14. State government should carry out their responsibilities for the development of off- grid electrification and their joint responsibilities with the federal government on the establishment of Electricity Power Stations as se out in the 1999 Constitution. The state roles also include regulation of off-grid non –centrally dispatched electricity operations, which are wholly limited within the state boundaries.
15. There is no doubt that the Intellectual Property (IP) competition relationship, a competition policy approach may be particularly useful to ensure a pro competitive exercise of IPR. For instance, in the global market for technologies this will be useful in redefining the scope of patenting regime for a more beneficial transfer of technology and foreign direct investment to a developing country.
16. Effort must be made to ensure the proper environmental conditions are put in place to realise the full benefit of competition law.

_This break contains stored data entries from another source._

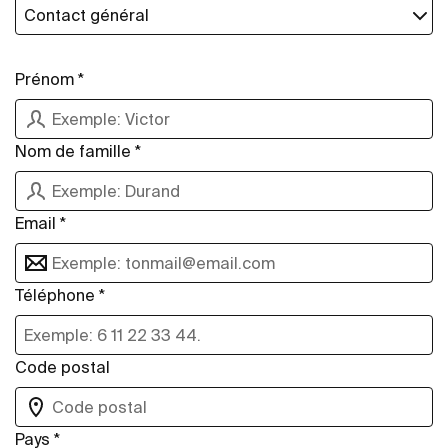
Prénom *
Nom de famille *
Email *
Téléphone *
Code postal
Pays *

This may involve changes in other laws, education and training, measures to ensure independence of regulators, development of economic expertise and protection of regulators from rent seekers and lobbying by entrenched economic interest.
17. Regulators should not penalise firms merely for the possession of market power, particularly where such power has been obtained through legitimate competitive efforts. Competition law should focus on abuses of market power that distort the competitive process, not on punishing successful firms.
18. Administrative and adjudicative functions within the competition regime should be separate d to protect the neutrality and impartiality of the investigative and enforcement process.
19. Competition law should establish and enforce a level playing field across an economy. Where exemptions are required to promote other economic policies for example, to encourage investment in specific sectors, such exemptions should be clearly set out and subject to regular review to ensure that they are still necessary.
20. Competition regimes should be regularly reviewed to ensure that it is functioning properly and to determine whether modifications are required to more efficiently fulfil its stated goals and/or to reflect additional legislative goals.
21. An important principle governing competition law is that one size does not fit all, this mean that there is no universally applicable harmonised model, domestic competition law should be designed to suit a country’s stage of economic development, legal system and enforcement capability.
22. That all stakeholders in the competition process, including government, business, consumers and academia , must understand and support the principles of competition and be actively involved during the process of adopting competition legislation
23. That government should adopt and implement a 10-year master plan which ensure : that gas development in the country and marketing locally and externally is boosted through a literal implementation of the current fiscal incentives, that the business of downstream gas distribution should be separated from that of upstream gas production and gathering to assure greater focus and accountability, that private venture capital should be encouraged to ease funding and thus assure rapid growth prospects, That there should be rapid implementation of natural gas distribution project to increase the confidence of potential gas to consumers as well as to minimise the dependent of the industries on fuel oil, that the energy policy should be expanded to ensure that gas has its rightful place as the fuel of first choice in the country and That the current deregulation of the gas operations is sustained and expanded.